Dhaunsi G S, Singh I, Orak J K, Singh A K
Department of Pediatrics, Medical University of South Carolina, Charleston 29425.
Carcinogenesis. 1994 Sep;15(9):1923-30. doi: 10.1093/carcin/15.9.1923.
To understand the mechanism of peroxisome proliferator-induced oxidative stress in non-mutagenic carcinogenesis, the effect of ciprofibrate, a peroxisome proliferator, on the activities and protein amounts of various antioxidant enzymes in different subcellular compartments was examined. Ciprofibrate treatment for short-term (3 weeks) as well as long-term (12 weeks) duration increased the total cellular catalase activity, whereas superoxide dismutase (SOD) and glutathione peroxidase (GPX) activities were decreased significantly. Withdrawal of ciprofibrate from the diet did not normalize these activities. The observed decreases in total cellular SOD and GPX activities following ciprofibrate treatment were due to significant decreases in cytosolic CuZn SOD and GPX, whereas mitochondrial levels of Mn SOD and GPX were relatively unchanged. The peroxisomal CuZn SOD and GPX activities were increased significantly after both short- and long-term treatment, whereas catalase activity was reduced. Western blot analysis of cytoplasm for GPX and CuZn SOD showed a significant decrease in GPX and CuZn SOD proteins. Mitochondrial GPX protein was found to be slightly decreased, whereas Mn SOD protein levels did not show any significant change. The excessive production of H2O2 by oxidases and O2- by the cytochrome P450 enzyme system, along with the observed loss of antioxidant protection by loss of activities of catalase in peroxisomes and GPX and CuZn SOD in cytoplasm, may be the critical factors in peroxisomal proliferator-induced oxidative stress and initiation and promotion of carcinogenesis by this class of non-mutagenic agents. Both enzyme activities, as well as protein amounts of GPX and CuZn SOD, were higher in peroxisomes but lower in cytoplasm in ciprofibrate-treated liver as compared to control liver. The Mn SOD protein was decreased in peroxisomes, whereas mitochondrial Mn SOD was relatively unaffected in ciprofibrate-treated liver as compared to control. These observations suggest that the regulation of expression of peroxisomal CuZn SOD and Mn SOD is different from their counterparts in other cellular compartments.

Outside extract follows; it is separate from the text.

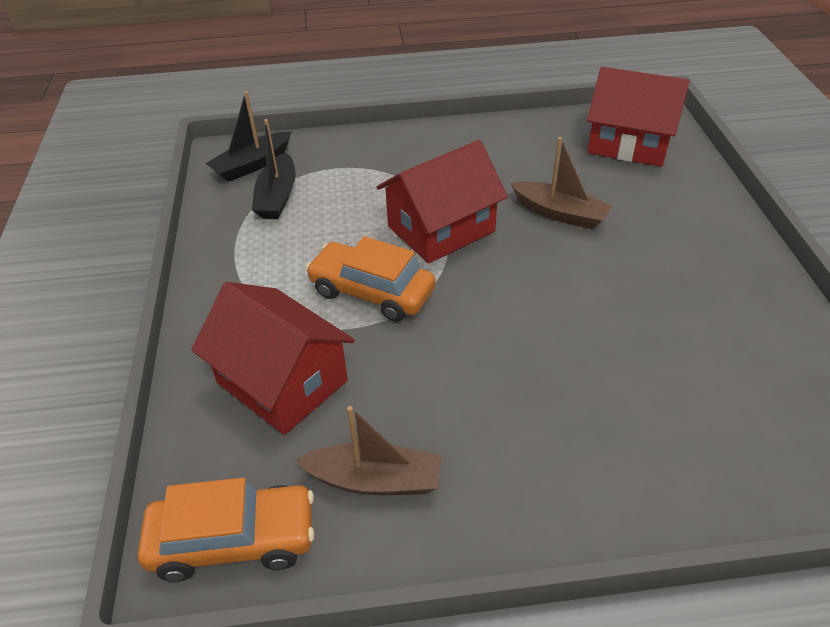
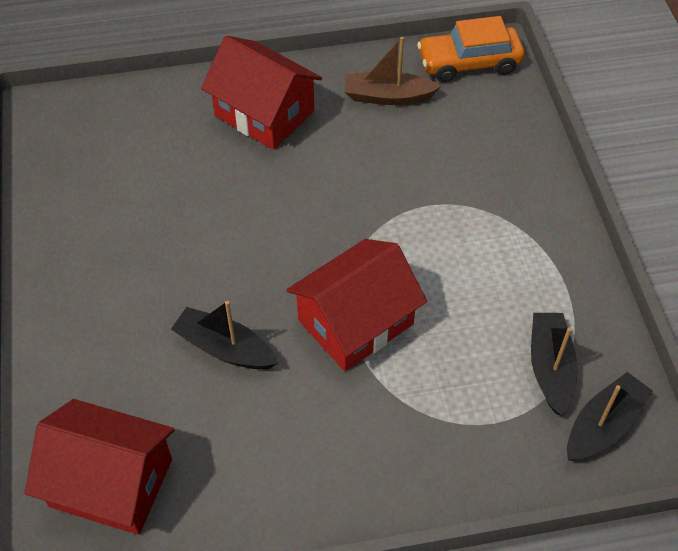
camera: 175 degrees right, 10 degrees up
(282, 382) = (471, 158): red house -> red house (264, 113)
(371, 292) = (416, 241): orange car -> none
(560, 213) = (225, 348): brown boat -> black boat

为了解过氧化物酶体增殖物诱导的氧化应激在非致突变性致癌作用中的机制,研究了过氧化物酶体增殖物环丙贝特对不同亚细胞区室中各种抗氧化酶活性和蛋白量的影响。短期(3周)和长期(12周)的环丙贝特处理均增加了细胞总的过氧化氢酶活性,而超氧化物歧化酶(SOD)和谷胱甘肽过氧化物酶(GPX)活性则显著降低。从饮食中撤去环丙贝特后,这些活性并未恢复正常。环丙贝特处理后观察到的细胞总SOD和GPX活性降低是由于胞质铜锌SOD和GPX显著减少,而线粒体中的锰SOD和GPX水平相对未变。短期和长期处理后,过氧化物酶体铜锌SOD和GPX活性均显著增加,而过氧化氢酶活性降低。对细胞质中GPX和铜锌SOD进行蛋白质印迹分析显示,GPX和铜锌SOD蛋白显著减少。发现线粒体GPX蛋白略有减少,而锰SOD蛋白水平未显示任何显著变化。氧化酶过度产生H2O2以及细胞色素P450酶系统产生O2-,同时观察到过氧化物酶体中过氧化氢酶活性丧失以及细胞质中GPX和铜锌SOD活性丧失导致抗氧化保护作用缺失,可能是过氧化物酶体增殖物诱导氧化应激以及这类非致突变剂引发和促进致癌作用的关键因素。与对照肝脏相比,环丙贝特处理的肝脏中,过氧化物酶体中的两种酶活性以及GPX和铜锌SOD的蛋白量均较高,但细胞质中的较低。过氧化物酶体中的锰SOD蛋白减少,而与对照相比,环丙贝特处理的肝脏中线粒体锰SOD相对未受影响。这些观察结果表明,过氧化物酶体铜锌SOD和锰SOD表达的调节与其在其他细胞区室中的对应物不同。